M. Meslot, la difficulté à laquelle nous étions confrontés lors de la sortie d'Afghanistan était la quantité de matériel à rapatrier. Différentes voies de sortie ont été imaginées par l'EMA : par avion, par le train et le bateau via le Pakistan, ce qui s'avérait très compliqué ; par le train via les pays d'Asie centrale et la Russie, etc. Pour finir, la voie la plus sûre et la plus rapide est restée la voie aérienne via le Golfe persique.
La réflexion sur les forces prépositionnées concerne également les forces de souveraineté, même si l'armée de l'air est davantage concernée par les premières. Cette réflexion n'est pas encore aboutie : elle consiste à déterminer si l'on peut réduire les forces pour utiliser davantage de missions de moyenne durée comme aux Émirats arabes unis, où nous avons peu de permanents et beaucoup de personnel tournant. C'est une autre méthode de travail, que l'on étudie pour Djibouti et qui a cours au Tchad depuis longtemps. La difficulté est la suivante : du fait de la réduction du format en France, il sera très difficile d'alimenter différents sites en missions de courte ou moyenne durée.
M. Meunier, il y a certes diminution du nombre d'avions, mais en aucun cas diminution de la qualification des pilotes. Simplement, nous allons les entraîner différemment. Le format de l'aviation de combat air et marine tel que déterminé par le Livre blanc est de 225 avions en parc, soit environ 185 appareils en ligne. Pour la mission la plus exigeante, nous devons en déployer 45, auxquels il faut ajouter les besoins liés à la dissuasion et à la protection du territoire. Certains s'interrogent alors : avez-vous réellement besoin de 225 avions ? La réponse est : oui car il faut tenir compte du nombre d'équipages à entraîner. Si l'on veut mener une opération dans la durée et entraîner suffisamment d'équipages, nous avons besoin de 270 avions, comme dans la précédente LPM. Nous nous sommes interrogés pour savoir si nous pouvions gagner en marge de manoeuvre sur ce volet. C'est ce que nous permet le nouveau principe de l'entraînement différencié : dans un format réduit nous pouvons à la fois garantir l'entraînement de nos pilotes et assurer notre capacité à durer dans les opérations. Pour cela notre idée est de constituer deux cercles de pilotes. Le premier comprend les pilotes qui doivent être très bien entraînés sur tout le spectre des opérations. Les équipages du deuxième cercle seront issus de ce premier cercle et seront utilisés pour durer en opérations. Au quotidien ils voleront comme instructeurs sur des avions dont la configuration interne est très proche de celle du Rafale. Les pilotes du deuxième cercle feront aussi une quarantaine d'heures de Rafale, contre 180, et constitueront alors des moniteurs très expérimentés qui pourront aussi assurer la relève en opérations des équipages du premier cercle.

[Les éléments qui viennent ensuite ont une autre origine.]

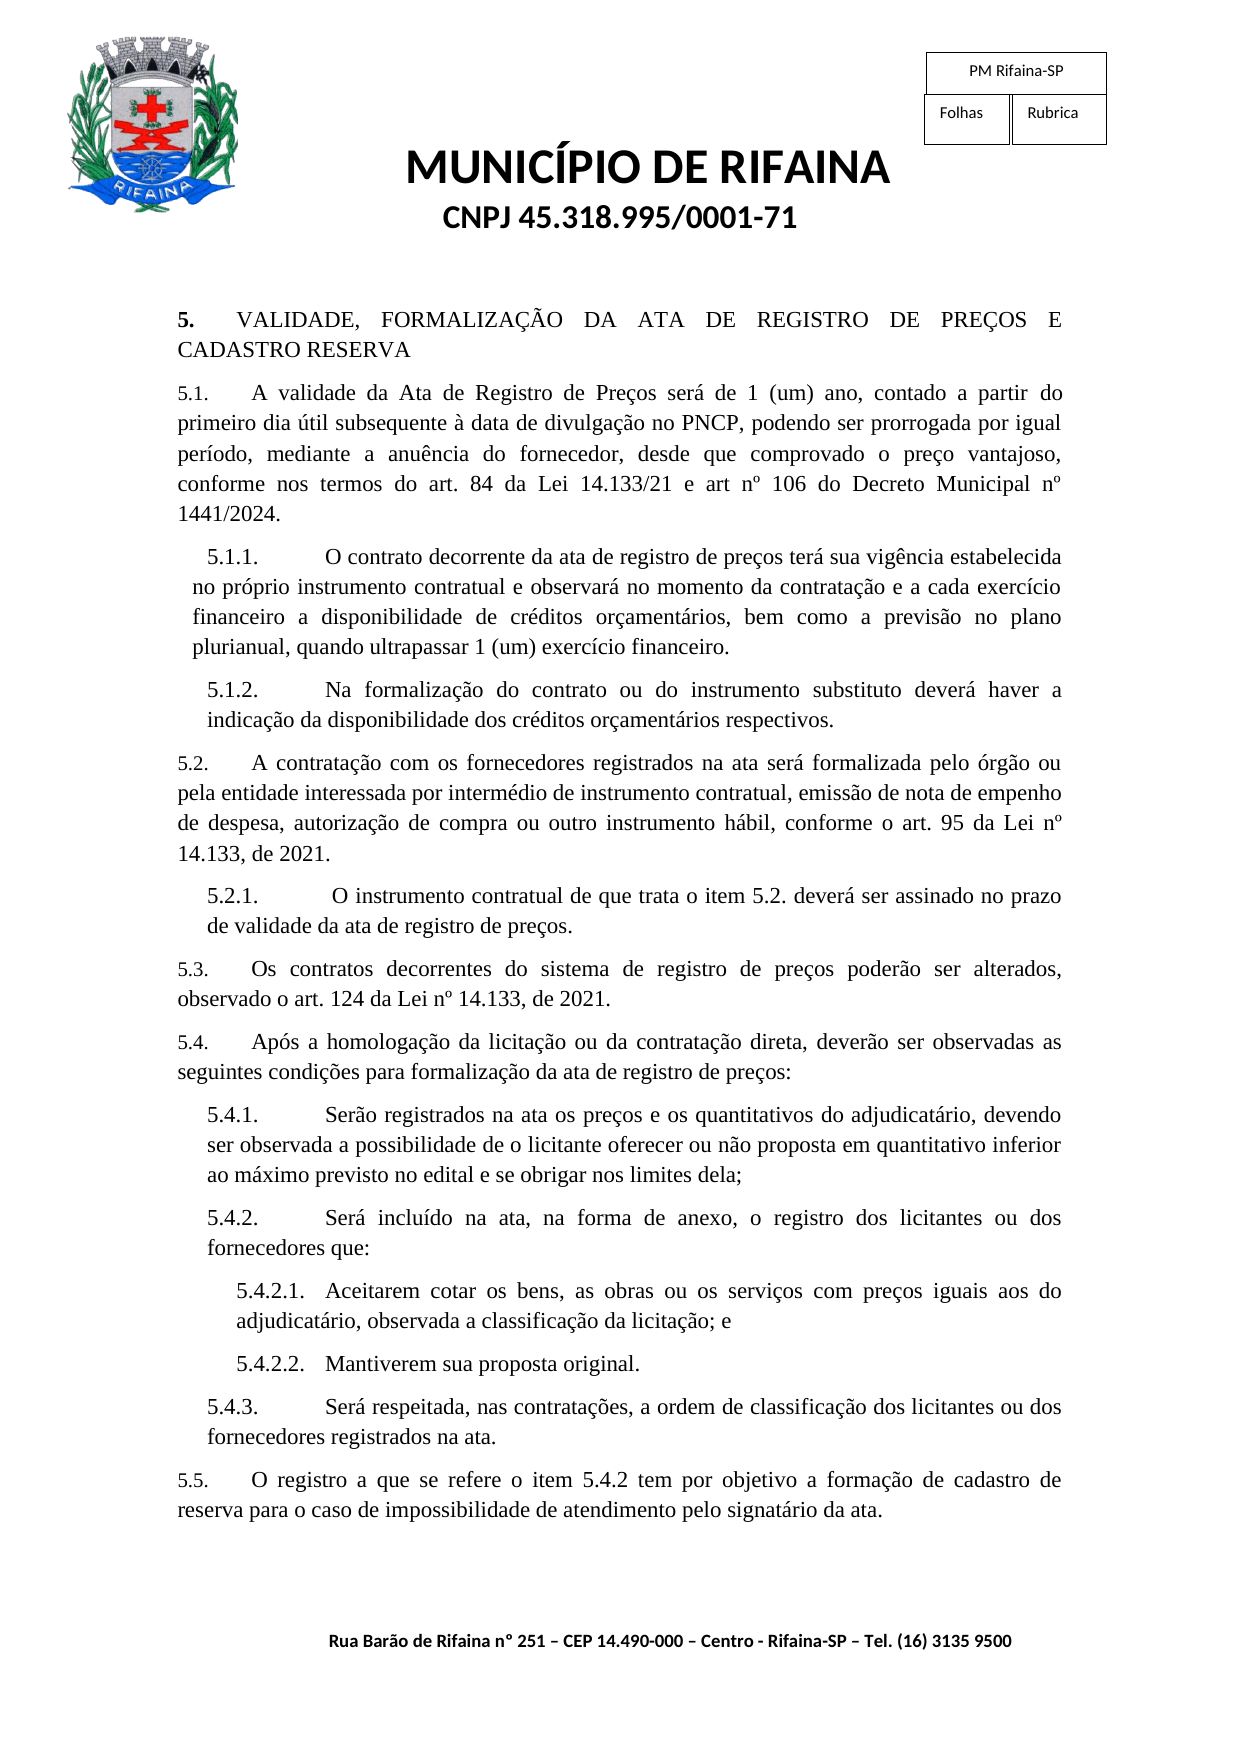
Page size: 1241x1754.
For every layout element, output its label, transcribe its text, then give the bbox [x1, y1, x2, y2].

text A contratação com os fornecedores registrados na ata será formalizada pelo órgão ou pela entidade interessada por intermédio de instrumento contratual, emissão de nota de empenho de despesa, autorização de compra ou outro instrumento hábil, conforme o art. 95 da Lei nº 14.133, de 2021. [177, 749, 1063, 866]
text Aceitarem cotar os bens, as obras ou os serviços com preços iguais aos do adjudicatário, observada a classificação da licitação; e [236, 1277, 1063, 1334]
text A validade da Ata de Registro de Preços será de 1 (um) ano, contado a partir do primeiro dia útil subsequente à data de divulgação no PNCP, podendo ser prorrogada por igual período, mediante a anuência do fornecedor, desde que comprovado o preço vantajoso, conforme nos termos do art. 84 da Lei 14.133/21 e art nº 106 do Decreto Municipal nº 1441/2024. [177, 379, 1063, 526]
picture [66, 34, 238, 213]
text Mantiverem sua proposta original. [236, 1350, 1063, 1376]
text VALIDADE, FORMALIZAÇÃO DA ATA DE REGISTRO DE PREÇOS E CADASTRO RESERVA [177, 306, 1063, 363]
text Será incluído na ata, na forma de anexo, o registro dos licitantes ou dos fornecedores que: [207, 1204, 1063, 1261]
text O instrumento contratual de que trata o item 5.2. deverá ser assinado no prazo de validade da ata de registro de preços. [207, 882, 1063, 939]
text Após a homologação da licitação ou da contratação direta, deverão ser observadas as seguintes condições para formalização da ata de registro de preços: [177, 1028, 1063, 1085]
text Na formalização do contrato ou do instrumento substituto deverá haver a indicação da disponibilidade dos créditos orçamentários respectivos. [207, 676, 1063, 733]
text Será respeitada, nas contratações, a ordem de classificação dos licitantes ou dos fornecedores registrados na ata. [207, 1393, 1063, 1449]
text O registro a que se refere o item 5.4.2 tem por objetivo a formação de cadastro de reserva para o caso de impossibilidade de atendimento pelo signatário da ata. [177, 1466, 1063, 1522]
text Serão registrados na ata os preços e os quantitativos do adjudicatário, devendo ser observada a possibilidade de o licitante oferecer ou não proposta em quantitativo inferior ao máximo previsto no edital e se obrigar nos limites dela; [207, 1101, 1063, 1188]
text O contrato decorrente da ata de registro de preços terá sua vigência estabelecida no próprio instrumento contratual e observará no momento da contratação e a cada exercício financeiro a disponibilidade de créditos orçamentários, bem como a previsão no plano plurianual, quando ultrapassar 1 (um) exercício financeiro. [192, 543, 1063, 660]
text Os contratos decorrentes do sistema de registro de preços poderão ser alterados, observado o art. 124 da Lei nº 14.133, de 2021. [177, 955, 1063, 1012]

Mon souci est la capacité à durer sur un théâtre. Au Mali, nous avons engagé des équipages Rafale. Entre janvier et début avril, tous avaient été engagés au moins une fois, certains ayant volé plus de 90 heures sur des missions longues. Il me faut donc des pilotes pour durer. Des pilotes qui ont été opérationnels, qui continuent de voler sur Rafale et de s'entraîner régulièrement, peuvent être mobilisés à nouveau sur le terrain en un mois et demi, sur des missions plus simples que celles de l'entrée en premier. Ce faisant, on ne perd pas de capacité opérationnelle. Pour répondre concrètement à votre question : non, ce concept n'a pas encore été expérimenté. Nous avons tout de même les exemples de pilotes de chasse devenus moniteurs et qui, alors qu'ils n'avaient plus volé sur un avion de combat, redevenaient rapidement opérationnels lors de leur retour en unité de combat. Cette idée a beaucoup séduit certains de nos partenaires qui cherchent à la développer également.